In Washington, D.C., two of every three babies are born to single mothers who live in poverty. That’s more than 5,000 babies this year who are likely to be at-risk for school failure because we can predict that they are unlikely to be exposed to the levels of language, vocabulary and background knowledge in their everyday lives that their more advantaged peers will receive.

Look at the NAEP 2009 reading scores in the District to see what happens by the time these children reach 4th grade. Despite small but important gains over the past five years, 56% of DC 4th graders are below basic in reading.

This is a crisis, pure and simple. Worse, it’s a crisis that we can in large part avoid if we try.

The good new is that the District—unlike most other cities in America--provides robust levels of public funding for early education. The bad news is that there still aren’t many quality programs available. In fact, most people—including policy makers—really don’t understand what constitutes quality preschool. There’s no real consensus.
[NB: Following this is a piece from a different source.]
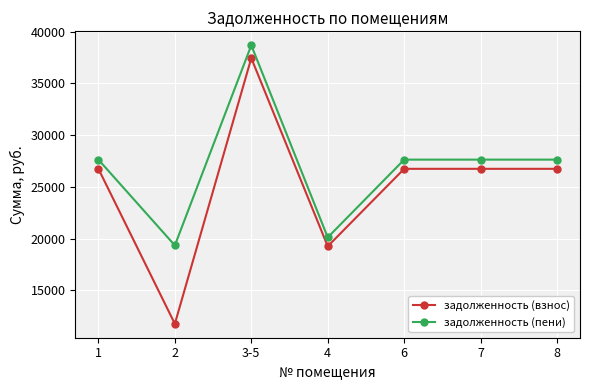

True or false: задолженность (пени) has more than 0 points higher than both neighbors.

True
Given our demographics and current education challenges, I believe we need to set a new goal for early childhood education funded through the District’s Pre-K Enhancement and Expansion Act: to close the achievement gap before young children enter kindergarten.

To get there, we’ll need better quality preschool facilities, human capital, better instructional quality, leadership and better ways of measuring the important outcomes that lead to school success.

We know that most of those 5,000 babies will need a strong, early, evidence-based intervention that builds their language, vocabulary, alphabet knowledge and phonological awareness to the normative range by the time they are five. If we don't make this a priority, these children will enter kindergarten far behind their peers who grew up in more advantaged circumstances.

We also know that these young children will need to develop important social/emotional skills leading to positive behavior, cooperation and self confidence—skills like learning to attend to instruction, to persist, to take direction from adults and to solve problems with words. Without these academic and social/emotional skills, many will become struggling readers, identified for special education (learning disabled), some will stay back, get discouraged and eventually drop out.

We need more examples of warm, nurturing, well-trained teachers with robust vocabularies in well-equipped preschool classrooms blending teacher directed and child-centered activities to foster the development of language, vocabulary, pre-literacy, numeracy, and important social emotional skills.  

We can create training programs, professional development, tools and other resources to help teachers deliver high quality early education. But we need a shift in how we think about early education—toward important “outcomes” and away from compliance-driven inputs. 

It starts with defining “quality” early education as that which demonstrates success in closing the achievement gap.